Collected data
===============

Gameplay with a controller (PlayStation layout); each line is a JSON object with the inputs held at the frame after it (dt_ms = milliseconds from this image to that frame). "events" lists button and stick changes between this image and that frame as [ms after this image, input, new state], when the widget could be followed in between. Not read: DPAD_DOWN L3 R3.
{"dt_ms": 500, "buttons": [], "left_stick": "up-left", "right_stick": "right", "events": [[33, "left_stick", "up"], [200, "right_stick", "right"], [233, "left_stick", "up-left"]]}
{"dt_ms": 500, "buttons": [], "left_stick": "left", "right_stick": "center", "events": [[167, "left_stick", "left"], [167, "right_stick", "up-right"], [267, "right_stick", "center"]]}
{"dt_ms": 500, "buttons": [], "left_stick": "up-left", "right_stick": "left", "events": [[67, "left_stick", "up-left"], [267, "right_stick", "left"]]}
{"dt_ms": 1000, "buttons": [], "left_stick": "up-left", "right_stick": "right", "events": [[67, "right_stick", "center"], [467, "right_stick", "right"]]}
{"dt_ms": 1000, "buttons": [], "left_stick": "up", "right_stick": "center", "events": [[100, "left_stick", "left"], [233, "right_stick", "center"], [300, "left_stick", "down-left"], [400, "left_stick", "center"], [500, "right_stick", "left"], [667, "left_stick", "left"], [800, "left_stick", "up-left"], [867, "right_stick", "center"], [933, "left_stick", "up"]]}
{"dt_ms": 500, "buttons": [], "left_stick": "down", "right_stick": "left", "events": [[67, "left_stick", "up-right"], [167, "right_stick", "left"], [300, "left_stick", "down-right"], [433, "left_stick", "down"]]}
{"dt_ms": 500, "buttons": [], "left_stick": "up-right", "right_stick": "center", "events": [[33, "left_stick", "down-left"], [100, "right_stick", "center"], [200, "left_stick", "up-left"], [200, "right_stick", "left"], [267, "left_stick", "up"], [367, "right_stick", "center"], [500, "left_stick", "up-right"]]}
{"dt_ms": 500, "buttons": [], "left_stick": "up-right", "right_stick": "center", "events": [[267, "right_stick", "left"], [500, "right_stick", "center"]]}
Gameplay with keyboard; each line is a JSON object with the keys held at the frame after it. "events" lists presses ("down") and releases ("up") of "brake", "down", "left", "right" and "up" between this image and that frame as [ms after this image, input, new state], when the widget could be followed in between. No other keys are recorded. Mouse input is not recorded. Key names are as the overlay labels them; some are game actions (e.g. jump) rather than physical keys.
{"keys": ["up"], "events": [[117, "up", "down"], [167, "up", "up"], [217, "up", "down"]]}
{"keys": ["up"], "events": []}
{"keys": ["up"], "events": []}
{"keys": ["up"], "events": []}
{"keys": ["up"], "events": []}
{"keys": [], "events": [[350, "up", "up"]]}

===============

▸ **AIM OF THE TASK**: For this exercise, output the records in full, exactly.

▸ **EXERCISE SOLUTION**:
Gameplay with a controller (PlayStation layout); each line is a JSON object with the inputs held at the frame after it (dt_ms = milliseconds from this image to that frame). "events" lists button and stick changes between this image and that frame as [ms after this image, input, new state], when the widget could be followed in between. Not read: DPAD_DOWN L3 R3.
{"dt_ms": 500, "buttons": [], "left_stick": "up-left", "right_stick": "right", "events": [[33, "left_stick", "up"], [200, "right_stick", "right"], [233, "left_stick", "up-left"]]}
{"dt_ms": 500, "buttons": [], "left_stick": "left", "right_stick": "center", "events": [[167, "left_stick", "left"], [167, "right_stick", "up-right"], [267, "right_stick", "center"]]}
{"dt_ms": 500, "buttons": [], "left_stick": "up-left", "right_stick": "left", "events": [[67, "left_stick", "up-left"], [267, "right_stick", "left"]]}
{"dt_ms": 1000, "buttons": [], "left_stick": "up-left", "right_stick": "right", "events": [[67, "right_stick", "center"], [467, "right_stick", "right"]]}
{"dt_ms": 1000, "buttons": [], "left_stick": "up", "right_stick": "center", "events": [[100, "left_stick", "left"], [233, "right_stick", "center"], [300, "left_stick", "down-left"], [400, "left_stick", "center"], [500, "right_stick", "left"], [667, "left_stick", "left"], [800, "left_stick", "up-left"], [867, "right_stick", "center"], [933, "left_stick", "up"]]}
{"dt_ms": 500, "buttons": [], "left_stick": "down", "right_stick": "left", "events": [[67, "left_stick", "up-right"], [167, "right_stick", "left"], [300, "left_stick", "down-right"], [433, "left_stick", "down"]]}
{"dt_ms": 500, "buttons": [], "left_stick": "up-right", "right_stick": "center", "events": [[33, "left_stick", "down-left"], [100, "right_stick", "center"], [200, "left_stick", "up-left"], [200, "right_stick", "left"], [267, "left_stick", "up"], [367, "right_stick", "center"], [500, "left_stick", "up-right"]]}
{"dt_ms": 500, "buttons": [], "left_stick": "up-right", "right_stick": "center", "events": [[267, "right_stick", "left"], [500, "right_stick", "center"]]}
Gameplay with keyboard; each line is a JSON object with the keys held at the frame after it. "events" lists presses ("down") and releases ("up") of "brake", "down", "left", "right" and "up" between this image and that frame as [ms after this image, input, new state], when the widget could be followed in between. No other keys are recorded. Mouse input is not recorded. Key names are as the overlay labels them; some are game actions (e.g. jump) rather than physical keys.
{"keys": ["up"], "events": [[117, "up", "down"], [167, "up", "up"], [217, "up", "down"]]}
{"keys": ["up"], "events": []}
{"keys": ["up"], "events": []}
{"keys": ["up"], "events": []}
{"keys": ["up"], "events": []}
{"keys": [], "events": [[350, "up", "up"]]}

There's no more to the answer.